** Quoted passage **
Sequence Analysis Methods¶
After training a model and making predictions, the next crucial step is to analyze the results to gain biological insights. DNALLM provides tools to facilitate several key types of sequence analysis.
1. Functional Analysis¶
Functional analysis aims to understand what a DNA sequence does. This is often the direct output of classification or regression tasks.
- What it is: Assigning a functional label (e.g., "promoter," "enhancer") or a quantitative value (e.g., expression level) to a sequence.
- How it's done in DNALLM: This is the primary goal of the
DNAInference
andBenchmark
classes. You provide a sequence, and the model predicts its function based on what it learned during training.
Example:
# Using DNAInference to predict promoter strength (a regression task)
inference_result = inference_engine.infer(sequence="GATTACA...")
print(f"Predicted Promoter Strength: {inference_result[0]['score']}")
2. Key Site Identification (In Silico Mutagenesis)¶
This is one of the most powerful analysis methods. It helps identify which specific nucleotides within a sequence are most critical for its function.
- What it is: Systematically mutating each position in a sequence and measuring the impact of that mutation on the model's prediction. A large change in the prediction score indicates a functionally important site. This is a computational proxy for saturation mutagenesis experiments.
- How it's done in DNALLM: The
dnallm.Mutagenesis
class is designed specifically for this purpose. It automates the process of creating mutations, running inference, and calculating the effect of each mutation.
Example:
from dnallm import Mutagenesis
# Initialize mutagenesis analyzer
mutagenesis = Mutagenesis(config=configs, model=model, tokenizer=tokenizer)
# Generate mutations and evaluate their effects
mutagenesis.mutate_sequence(sequence, replace_mut=True)
predictions = mutagenesis.evaluate(strategy="mean")
# The 'predictions' dictionary now contains the effect of every single-base
# substitution on the model's output.
The results can be visualized as a heatmap, clearly showing "hotspots" of functional importance.
!Mutation Heatmap
An example mutation effect plot generated by mutagenesis.plot()
.
3. Model Interpretability Analysis¶
This analysis focuses on understanding how the model makes its decisions, rather than just what the decision is.
Attention Visualization¶
- What it is: For Transformer-based models, attention mechanisms weigh the importance of different tokens when making a prediction for a specific token. Visualizing these attention weights can show which parts of a sequence the model "focuses on."
- How it's done in DNALLM: The
DNAInference.plot_attentions()
method can be used to generate heatmaps of attention scores between tokens.
Embedding Visualization¶
- What it is: A language model converts a sequence into a high-dimensional numerical vector called an embedding. By using dimensionality reduction techniques (like t-SNE or PCA), we can visualize these embeddings in 2D or 3D. This can reveal whether the model has learned to group sequences with similar functions together in the embedding space.
- How it's done in DNALLM: The
DNAInference.plot_hidden_states()
method generates these visualizations.
These analysis methods, supported by DNALLM, allow researchers to move beyond simple predictions and gain deeper, more mechanistic insights into the function of DNA sequences and the behavior of the models themselves.

** Data provided **
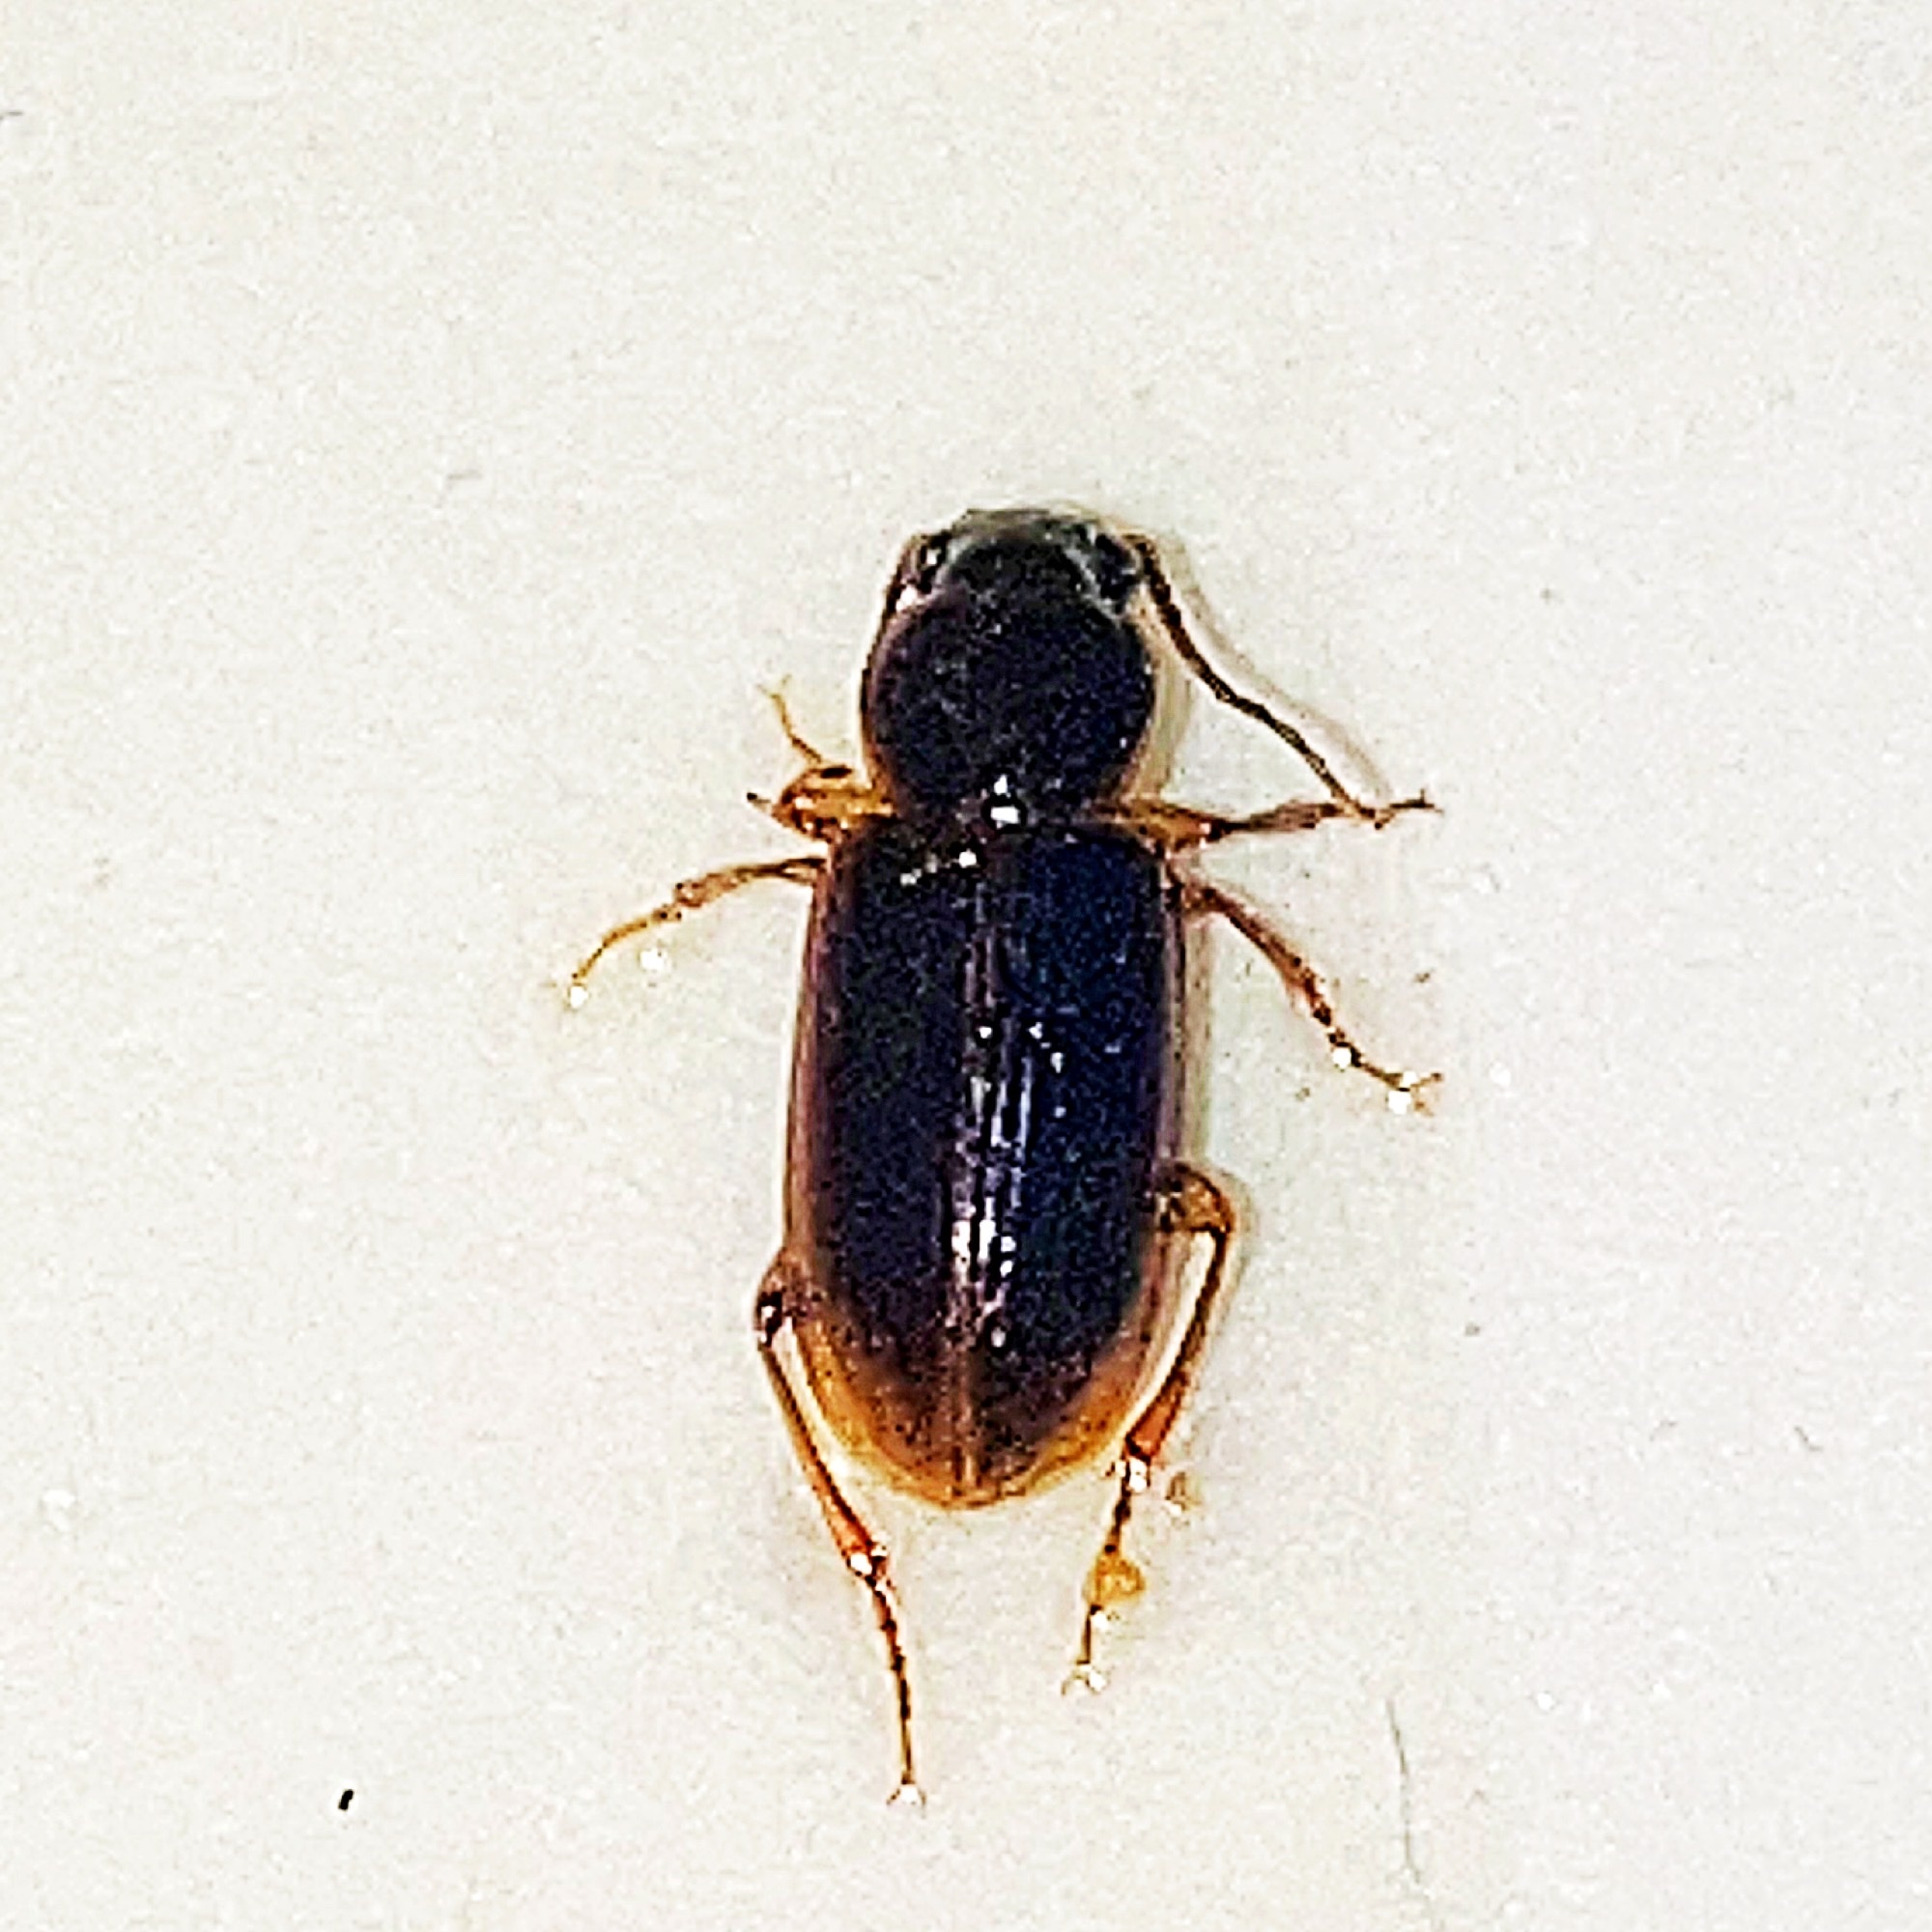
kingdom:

** Assignment **
In the sequence analysis page, rewrite the paragraph beginning "What it is: Systematically mutating" as a short bulleted list that keeps its main facts.

** Response for this exercise **
- Each position in a sequence is mutated in turn, and the mutation's effect on the model's prediction is measured.
- A large change in the prediction score marks a functionally important site.
- The method is a computational proxy for saturation mutagenesis experiments.